In cases of reciprocal discipline, the presumption is that we will impose the same sanction imposed in the original disciplining jurisdiction, and the burden is on respondent to rebut this presumption by clear and convincing evidence. Williams, 3 A.3d at 1182. In this case, respondent has not met this burden. He has engaged in deceitful and dishonest conduct, misappropriated funds by accepting client fees for himself despite knowing that those clients still owed fees to his firm, and commingled funds from clients with funds in his personal account. Indeed, the Maryland Court of Appeals even found that respondent engaged in criminal theft by depriving his law firm of client fees and using B & S time and resources for his personal gain in his side practice. Carithers, 25 A.3d at 196.
It appears that respondent did not misappropriate any funds that were owed to his clients. Nevertheless, this entire course of conduct falls within the range of misconduct that would be met by disbarment in this jurisdiction. See In re Slattery, 767 A.2d 203, 205-06, 212-13, 219 (D.C.2001) (ordering disbarment where an administrative law judge was found to have committed theft by appropriating funds from a fraternal organization in his capacity as chapter president without authorization and to have lied to conceal the appropriation); In re Appier, 669 A.2d 731, 734, 741 (D.C.1995) (ordering disbarment where the court found that an attorney had committed theft by having clients pay him directly rather than paying his law firm); Addams, 579 A.2d at 193, 199 (noting that misappropriation does not require corrupt intent or that clients have complained of the misappropriation or felt harmed by it in order for there to be *1188grounds for disbarment). Therefore, respondent has not demonstrated that his misconduct would warrant discipline different from that imposed in Maryland, and the presumption of identical discipline applies.3
Accordingly, it is ORDERED that Michael R. Carithers, Jr., is hereby disbarred from the practice of law in the District of Columbia, effective immediately. For purposes of reinstatement, respondent’s disbarment shall be deemed to run from November 17, 2011, the date of his interim suspension.

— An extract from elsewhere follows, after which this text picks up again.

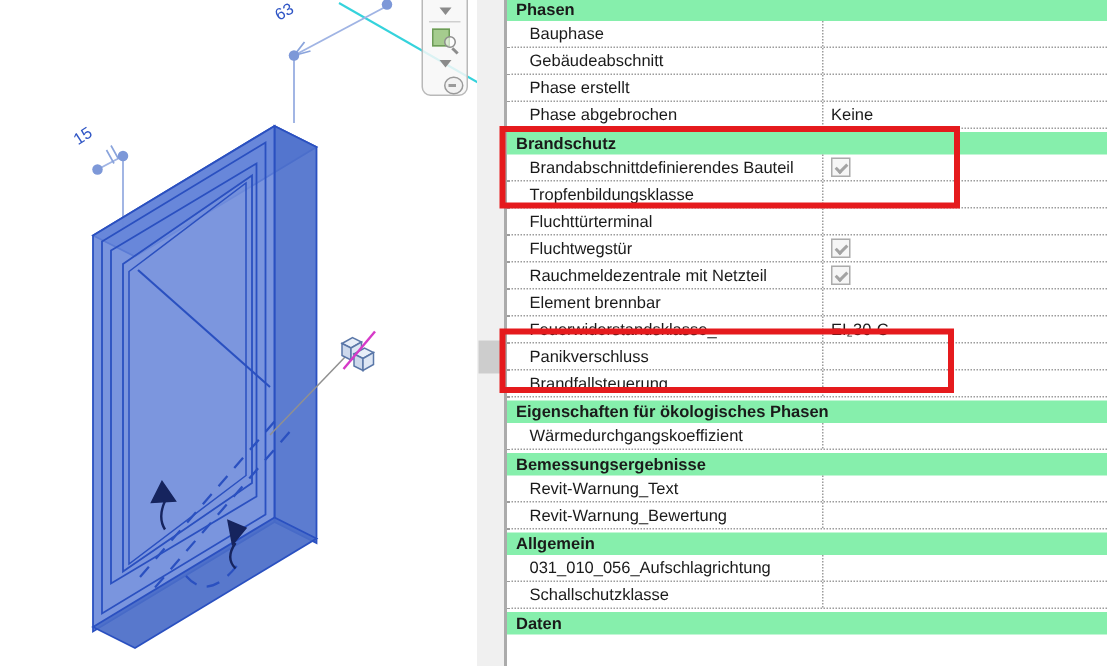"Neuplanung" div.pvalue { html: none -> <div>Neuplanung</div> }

. The Maryland court also found that Mr. Carithers had violated Rule 8.4(a), which states that it is professional misconduct for a lawyer to, among other things, “violate or attempt to violate the Maryland Lawyers’ Rules of Professional Conduct.’’ Carithers, 25 A.3d at 183, 198-99. The provisions of Rule 1.15(a) and Rules 8.4(a)-(d) are included in the District of Columbia Rules of Professional Conduct with the same numbering and almost identical wording.

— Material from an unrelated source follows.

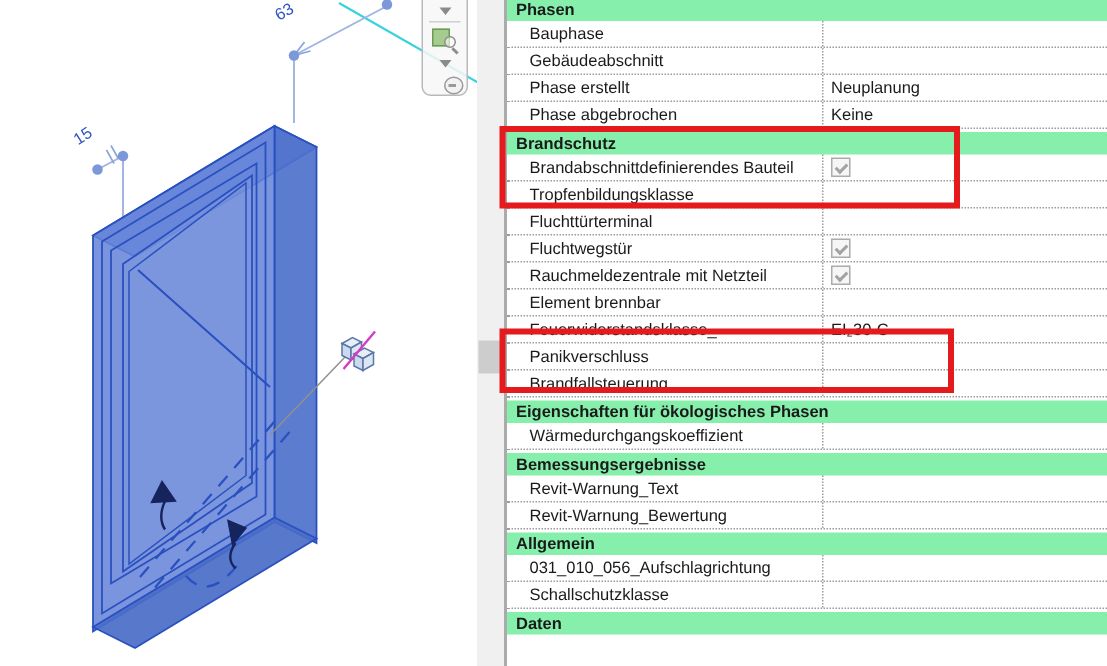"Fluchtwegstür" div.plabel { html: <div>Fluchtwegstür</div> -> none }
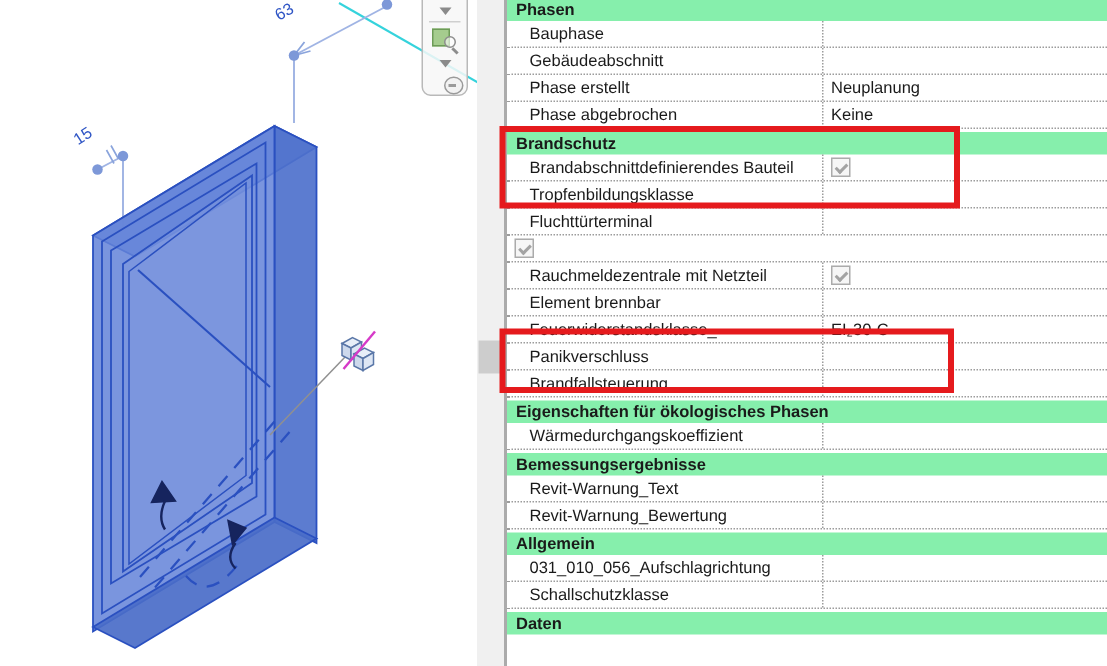"Eigenschaften für ökologisches Phasen" div.phead { text: Phasen -> Phase }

. If respondent were arguing that the exceptions to identical reciprocal discipline concerning lack of due process, infirmity of proof, or lack of misconduct under the District of Columbia’s rules (exceptions 1, 2, and 5, respectively) applied to this case, a factual analysis might be required, see D.C. Bar R. XI, § 11(c), but respondent has not explicitly made such an argument. Even if such an argument is implied, he has not established, and the record does not show, that any of these exceptions applies to this case.
. Because we determine that the misconduct in this case would have resulted in the same sanction in this jurisdiction as in Maryland, we need not consider the second part of the two-step inquiry that would analyze whether any difference in punishment would be substantial.